- _WHAT THIS TASK INVOLVES_
Use the entries below and reproduce exactly the lines from the one containing "54 | CVE-2025-6965" down to the one containing "56 | CVE-2025-41238", both of them included.

Plain-text document sources
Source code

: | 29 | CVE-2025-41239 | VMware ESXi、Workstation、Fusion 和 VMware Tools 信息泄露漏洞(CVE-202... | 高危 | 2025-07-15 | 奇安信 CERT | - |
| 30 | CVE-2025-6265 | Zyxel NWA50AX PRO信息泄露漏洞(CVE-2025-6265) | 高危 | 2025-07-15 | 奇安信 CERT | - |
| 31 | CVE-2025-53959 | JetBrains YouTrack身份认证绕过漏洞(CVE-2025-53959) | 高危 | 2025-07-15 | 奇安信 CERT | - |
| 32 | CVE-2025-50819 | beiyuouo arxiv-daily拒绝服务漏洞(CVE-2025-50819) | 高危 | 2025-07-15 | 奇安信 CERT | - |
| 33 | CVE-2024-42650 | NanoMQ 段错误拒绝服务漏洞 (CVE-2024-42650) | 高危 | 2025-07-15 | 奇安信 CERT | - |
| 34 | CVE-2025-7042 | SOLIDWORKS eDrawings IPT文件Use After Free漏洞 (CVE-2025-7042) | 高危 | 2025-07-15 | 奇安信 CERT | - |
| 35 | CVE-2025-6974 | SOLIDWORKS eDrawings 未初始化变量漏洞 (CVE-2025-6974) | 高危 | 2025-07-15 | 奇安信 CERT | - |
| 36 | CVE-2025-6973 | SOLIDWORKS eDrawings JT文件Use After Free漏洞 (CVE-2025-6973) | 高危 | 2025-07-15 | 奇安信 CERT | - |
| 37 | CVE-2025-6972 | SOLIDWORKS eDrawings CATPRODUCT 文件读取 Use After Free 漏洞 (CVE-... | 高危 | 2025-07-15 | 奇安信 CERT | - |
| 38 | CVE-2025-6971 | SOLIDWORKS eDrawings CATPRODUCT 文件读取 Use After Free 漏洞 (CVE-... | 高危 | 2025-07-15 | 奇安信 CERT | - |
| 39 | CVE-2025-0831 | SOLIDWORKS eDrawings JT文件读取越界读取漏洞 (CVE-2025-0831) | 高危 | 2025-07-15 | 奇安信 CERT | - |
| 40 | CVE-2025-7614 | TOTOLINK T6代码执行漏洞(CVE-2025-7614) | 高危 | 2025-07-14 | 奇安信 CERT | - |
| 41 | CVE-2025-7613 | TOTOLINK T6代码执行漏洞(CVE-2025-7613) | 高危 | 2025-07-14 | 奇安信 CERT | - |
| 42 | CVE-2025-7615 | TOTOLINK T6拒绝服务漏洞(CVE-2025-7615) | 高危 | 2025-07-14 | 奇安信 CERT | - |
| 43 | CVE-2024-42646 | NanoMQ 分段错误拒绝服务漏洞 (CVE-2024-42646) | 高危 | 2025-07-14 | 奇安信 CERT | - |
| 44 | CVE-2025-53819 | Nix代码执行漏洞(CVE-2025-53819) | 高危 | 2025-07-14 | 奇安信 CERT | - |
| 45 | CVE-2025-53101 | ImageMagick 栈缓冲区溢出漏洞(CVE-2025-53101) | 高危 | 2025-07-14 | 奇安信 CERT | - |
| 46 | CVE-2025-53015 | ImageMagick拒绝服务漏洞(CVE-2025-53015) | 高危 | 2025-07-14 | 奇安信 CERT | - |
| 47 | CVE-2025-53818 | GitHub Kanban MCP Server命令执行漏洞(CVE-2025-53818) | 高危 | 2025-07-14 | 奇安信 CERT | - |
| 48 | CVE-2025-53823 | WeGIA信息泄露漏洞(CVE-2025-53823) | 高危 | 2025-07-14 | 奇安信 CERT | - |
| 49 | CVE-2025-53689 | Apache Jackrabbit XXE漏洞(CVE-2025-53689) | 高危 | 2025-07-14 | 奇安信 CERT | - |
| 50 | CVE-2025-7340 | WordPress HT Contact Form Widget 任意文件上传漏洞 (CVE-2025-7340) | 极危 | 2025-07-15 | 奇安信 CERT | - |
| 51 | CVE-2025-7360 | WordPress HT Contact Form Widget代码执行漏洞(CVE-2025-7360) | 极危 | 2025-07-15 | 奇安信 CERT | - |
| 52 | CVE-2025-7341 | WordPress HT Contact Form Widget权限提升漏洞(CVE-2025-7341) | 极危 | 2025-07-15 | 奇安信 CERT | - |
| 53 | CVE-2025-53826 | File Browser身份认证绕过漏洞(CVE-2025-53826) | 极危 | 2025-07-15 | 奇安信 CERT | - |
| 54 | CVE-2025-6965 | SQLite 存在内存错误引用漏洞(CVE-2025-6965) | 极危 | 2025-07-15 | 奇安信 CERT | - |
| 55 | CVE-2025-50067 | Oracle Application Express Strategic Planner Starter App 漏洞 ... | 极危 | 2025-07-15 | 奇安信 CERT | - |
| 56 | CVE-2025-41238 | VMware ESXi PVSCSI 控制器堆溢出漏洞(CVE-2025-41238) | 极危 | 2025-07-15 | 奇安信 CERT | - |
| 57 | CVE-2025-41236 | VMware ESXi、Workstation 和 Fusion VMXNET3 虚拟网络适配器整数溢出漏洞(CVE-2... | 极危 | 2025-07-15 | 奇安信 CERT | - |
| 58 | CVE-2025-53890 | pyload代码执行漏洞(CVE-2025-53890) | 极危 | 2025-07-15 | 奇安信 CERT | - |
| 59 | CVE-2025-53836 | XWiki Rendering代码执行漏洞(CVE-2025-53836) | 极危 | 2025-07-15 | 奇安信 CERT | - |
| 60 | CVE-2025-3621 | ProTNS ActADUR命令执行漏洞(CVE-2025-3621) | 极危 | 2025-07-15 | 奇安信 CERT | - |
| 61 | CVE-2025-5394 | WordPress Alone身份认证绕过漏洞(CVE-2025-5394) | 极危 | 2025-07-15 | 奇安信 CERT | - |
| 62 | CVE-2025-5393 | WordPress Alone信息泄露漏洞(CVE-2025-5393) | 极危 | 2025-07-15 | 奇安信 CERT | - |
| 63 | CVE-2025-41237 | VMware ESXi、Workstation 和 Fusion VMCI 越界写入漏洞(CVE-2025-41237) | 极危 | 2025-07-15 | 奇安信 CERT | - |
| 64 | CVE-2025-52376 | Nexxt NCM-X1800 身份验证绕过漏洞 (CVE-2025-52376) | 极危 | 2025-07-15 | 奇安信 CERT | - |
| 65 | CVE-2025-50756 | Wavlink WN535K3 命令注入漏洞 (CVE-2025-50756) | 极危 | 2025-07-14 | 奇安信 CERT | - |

- _OUTPUT FOR THIS EXERCISE_
| 54 | CVE-2025-6965 | SQLite 存在内存错误引用漏洞(CVE-2025-6965) | 极危 | 2025-07-15 | 奇安信 CERT | - |
| 55 | CVE-2025-50067 | Oracle Application Express Strategic Planner Starter App 漏洞 ... | 极危 | 2025-07-15 | 奇安信 CERT | - |
| 56 | CVE-2025-41238 | VMware ESXi PVSCSI 控制器堆溢出漏洞(CVE-2025-41238) | 极危 | 2025-07-15 | 奇安信 CERT | - |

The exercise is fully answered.